WORK TO BE COMPLETED — Count how many lines in the material below hold the word "wrist"; the reply is that number alone.

INFORMATION SUPPLIED —
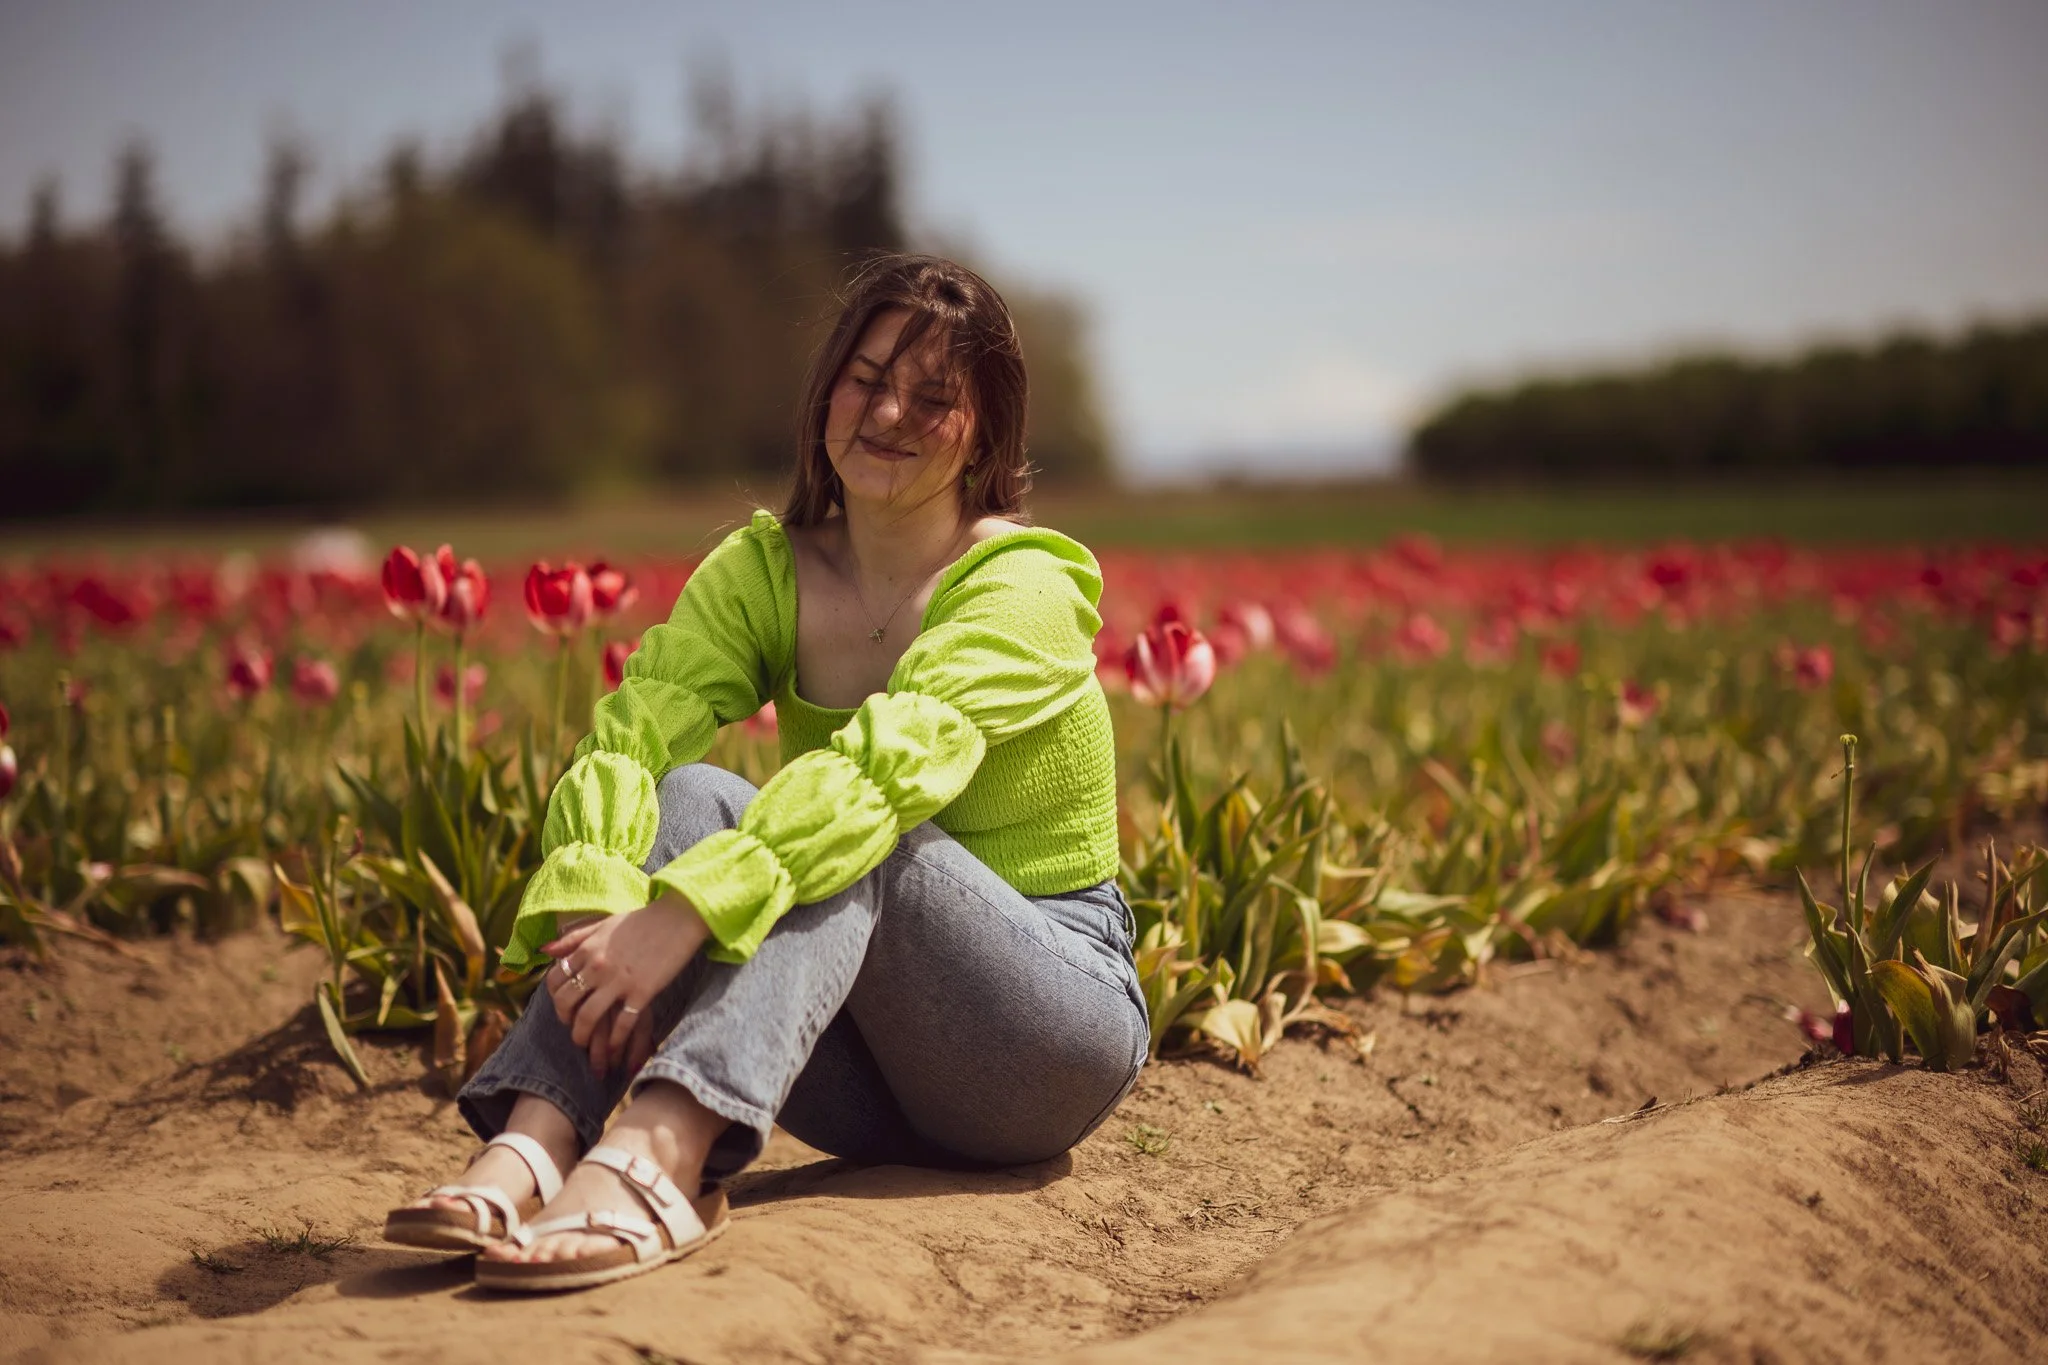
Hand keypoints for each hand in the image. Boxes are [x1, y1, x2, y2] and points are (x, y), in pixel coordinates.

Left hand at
==
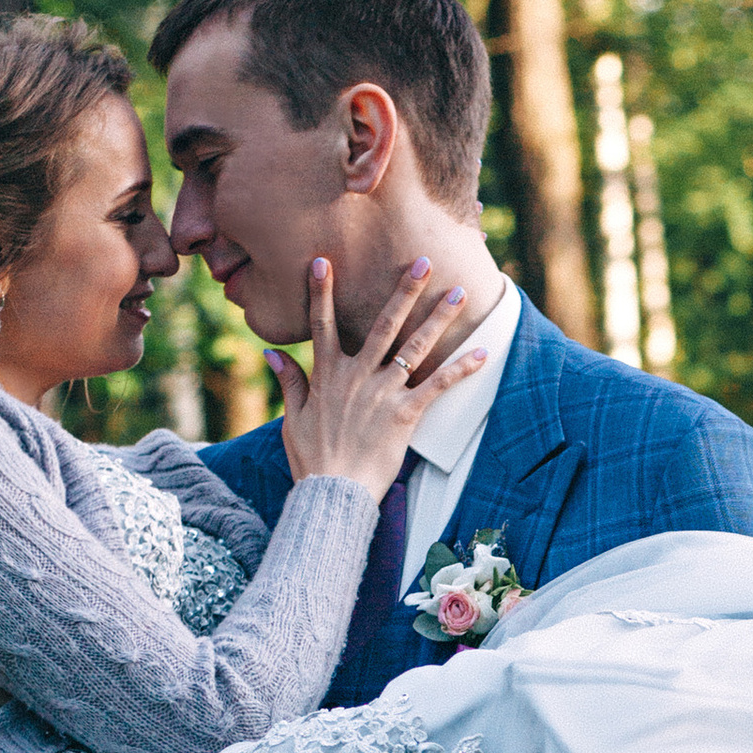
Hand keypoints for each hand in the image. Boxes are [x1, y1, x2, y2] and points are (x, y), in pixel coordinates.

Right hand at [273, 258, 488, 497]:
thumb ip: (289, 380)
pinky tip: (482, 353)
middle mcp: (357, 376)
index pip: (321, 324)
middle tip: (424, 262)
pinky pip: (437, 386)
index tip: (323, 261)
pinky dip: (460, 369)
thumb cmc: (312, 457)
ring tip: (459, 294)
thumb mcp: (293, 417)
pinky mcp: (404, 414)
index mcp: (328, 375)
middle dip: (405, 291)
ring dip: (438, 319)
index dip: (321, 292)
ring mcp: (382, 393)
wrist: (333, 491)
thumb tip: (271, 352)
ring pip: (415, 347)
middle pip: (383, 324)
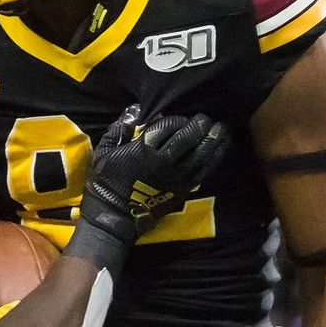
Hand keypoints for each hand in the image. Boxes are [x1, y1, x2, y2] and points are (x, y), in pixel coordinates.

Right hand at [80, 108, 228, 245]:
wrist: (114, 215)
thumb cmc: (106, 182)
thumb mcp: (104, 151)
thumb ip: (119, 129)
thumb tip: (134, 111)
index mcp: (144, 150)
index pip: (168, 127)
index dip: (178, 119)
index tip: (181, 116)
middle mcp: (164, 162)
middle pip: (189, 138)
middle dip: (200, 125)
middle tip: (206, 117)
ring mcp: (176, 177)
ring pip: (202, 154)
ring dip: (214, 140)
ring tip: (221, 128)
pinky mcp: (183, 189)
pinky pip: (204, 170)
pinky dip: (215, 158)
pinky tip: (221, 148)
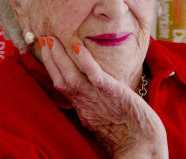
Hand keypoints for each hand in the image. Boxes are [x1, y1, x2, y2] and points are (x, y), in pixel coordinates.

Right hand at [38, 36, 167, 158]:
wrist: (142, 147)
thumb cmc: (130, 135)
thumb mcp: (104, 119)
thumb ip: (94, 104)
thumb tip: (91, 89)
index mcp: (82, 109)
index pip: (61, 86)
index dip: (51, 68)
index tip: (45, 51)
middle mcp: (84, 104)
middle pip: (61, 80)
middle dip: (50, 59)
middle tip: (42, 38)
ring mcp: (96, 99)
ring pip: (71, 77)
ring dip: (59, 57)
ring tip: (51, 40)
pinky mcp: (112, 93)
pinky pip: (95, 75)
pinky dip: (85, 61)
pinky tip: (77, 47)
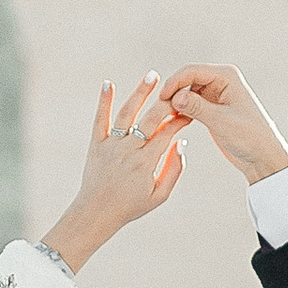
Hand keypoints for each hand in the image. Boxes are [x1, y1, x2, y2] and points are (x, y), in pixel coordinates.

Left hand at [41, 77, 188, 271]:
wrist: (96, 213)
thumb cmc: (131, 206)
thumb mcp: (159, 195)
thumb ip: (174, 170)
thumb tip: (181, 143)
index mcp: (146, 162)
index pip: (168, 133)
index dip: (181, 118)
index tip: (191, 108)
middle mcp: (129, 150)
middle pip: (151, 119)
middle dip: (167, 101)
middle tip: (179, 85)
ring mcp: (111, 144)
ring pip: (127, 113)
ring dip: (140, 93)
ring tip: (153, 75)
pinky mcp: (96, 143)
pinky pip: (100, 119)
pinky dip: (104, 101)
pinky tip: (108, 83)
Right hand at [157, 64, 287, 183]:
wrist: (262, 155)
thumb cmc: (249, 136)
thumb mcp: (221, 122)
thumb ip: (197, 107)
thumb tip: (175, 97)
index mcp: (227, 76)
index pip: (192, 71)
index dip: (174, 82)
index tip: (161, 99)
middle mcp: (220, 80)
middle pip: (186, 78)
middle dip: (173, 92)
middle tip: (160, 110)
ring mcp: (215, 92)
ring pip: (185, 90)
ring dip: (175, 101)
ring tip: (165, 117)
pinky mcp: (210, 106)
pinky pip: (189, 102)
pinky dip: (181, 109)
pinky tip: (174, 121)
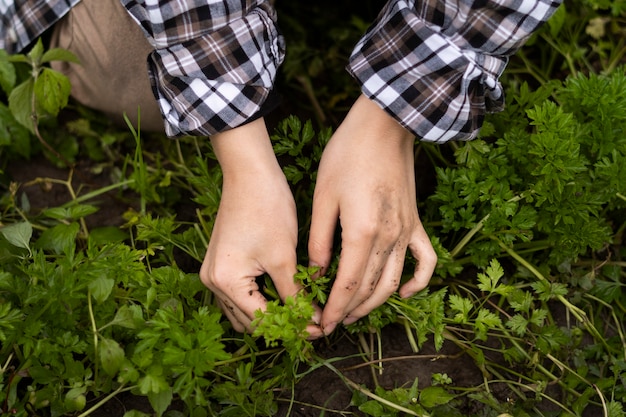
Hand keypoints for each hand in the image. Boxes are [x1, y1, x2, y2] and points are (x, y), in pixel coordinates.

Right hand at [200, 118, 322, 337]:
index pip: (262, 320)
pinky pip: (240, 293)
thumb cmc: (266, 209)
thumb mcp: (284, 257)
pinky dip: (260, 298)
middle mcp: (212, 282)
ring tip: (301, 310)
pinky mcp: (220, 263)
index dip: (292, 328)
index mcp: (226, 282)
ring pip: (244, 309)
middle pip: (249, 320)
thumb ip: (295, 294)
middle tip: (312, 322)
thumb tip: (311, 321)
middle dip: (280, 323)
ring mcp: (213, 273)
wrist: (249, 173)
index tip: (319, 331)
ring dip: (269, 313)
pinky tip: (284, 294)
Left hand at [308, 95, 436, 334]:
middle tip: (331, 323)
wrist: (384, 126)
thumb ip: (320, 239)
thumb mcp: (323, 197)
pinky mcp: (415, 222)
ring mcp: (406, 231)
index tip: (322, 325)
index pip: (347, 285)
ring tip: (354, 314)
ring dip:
==
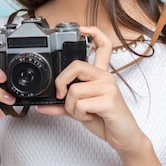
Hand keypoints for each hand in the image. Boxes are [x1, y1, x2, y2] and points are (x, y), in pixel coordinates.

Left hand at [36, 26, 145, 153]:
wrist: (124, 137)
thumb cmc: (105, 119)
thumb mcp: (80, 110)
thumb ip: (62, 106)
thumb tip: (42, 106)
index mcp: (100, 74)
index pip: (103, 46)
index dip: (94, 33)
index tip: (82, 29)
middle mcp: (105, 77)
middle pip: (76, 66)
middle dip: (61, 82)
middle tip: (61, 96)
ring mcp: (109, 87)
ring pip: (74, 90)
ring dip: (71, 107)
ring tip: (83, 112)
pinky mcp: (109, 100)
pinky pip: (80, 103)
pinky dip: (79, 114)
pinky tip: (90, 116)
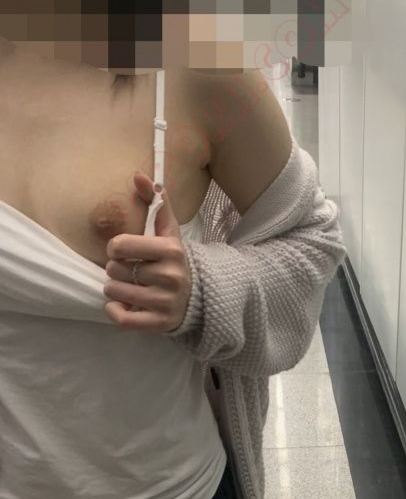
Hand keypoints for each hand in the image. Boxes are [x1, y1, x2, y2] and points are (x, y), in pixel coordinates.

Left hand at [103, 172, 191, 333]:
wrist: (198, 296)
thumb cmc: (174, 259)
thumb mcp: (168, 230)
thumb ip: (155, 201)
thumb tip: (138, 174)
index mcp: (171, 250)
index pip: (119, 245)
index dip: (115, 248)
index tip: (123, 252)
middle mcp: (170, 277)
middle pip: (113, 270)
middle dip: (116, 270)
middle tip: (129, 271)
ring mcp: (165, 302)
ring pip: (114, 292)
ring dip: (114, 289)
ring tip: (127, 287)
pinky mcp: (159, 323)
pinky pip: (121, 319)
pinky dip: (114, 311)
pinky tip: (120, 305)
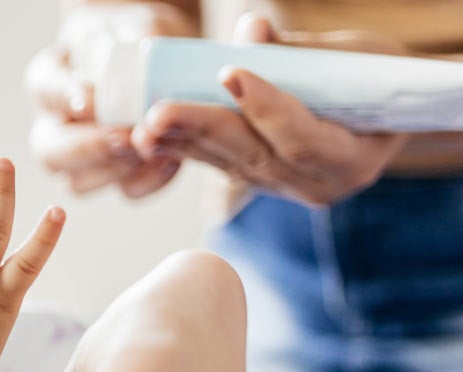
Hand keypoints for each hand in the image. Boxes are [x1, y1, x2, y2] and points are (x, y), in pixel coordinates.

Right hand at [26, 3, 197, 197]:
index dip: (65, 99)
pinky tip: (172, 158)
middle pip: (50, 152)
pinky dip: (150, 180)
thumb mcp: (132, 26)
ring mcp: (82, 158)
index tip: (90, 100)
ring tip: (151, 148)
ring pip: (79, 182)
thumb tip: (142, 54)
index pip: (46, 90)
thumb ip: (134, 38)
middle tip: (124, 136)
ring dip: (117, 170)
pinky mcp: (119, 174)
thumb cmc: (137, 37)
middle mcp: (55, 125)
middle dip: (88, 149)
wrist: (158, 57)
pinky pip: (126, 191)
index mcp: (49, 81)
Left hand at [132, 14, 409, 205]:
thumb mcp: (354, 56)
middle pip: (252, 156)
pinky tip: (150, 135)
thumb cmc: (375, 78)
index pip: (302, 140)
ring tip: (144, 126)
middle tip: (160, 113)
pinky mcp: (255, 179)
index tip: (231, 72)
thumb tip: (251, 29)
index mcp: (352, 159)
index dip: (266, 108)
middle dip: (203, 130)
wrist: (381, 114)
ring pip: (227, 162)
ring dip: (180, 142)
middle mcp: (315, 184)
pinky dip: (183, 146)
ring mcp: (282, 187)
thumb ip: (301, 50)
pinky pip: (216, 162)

ANSWER SPACE — 11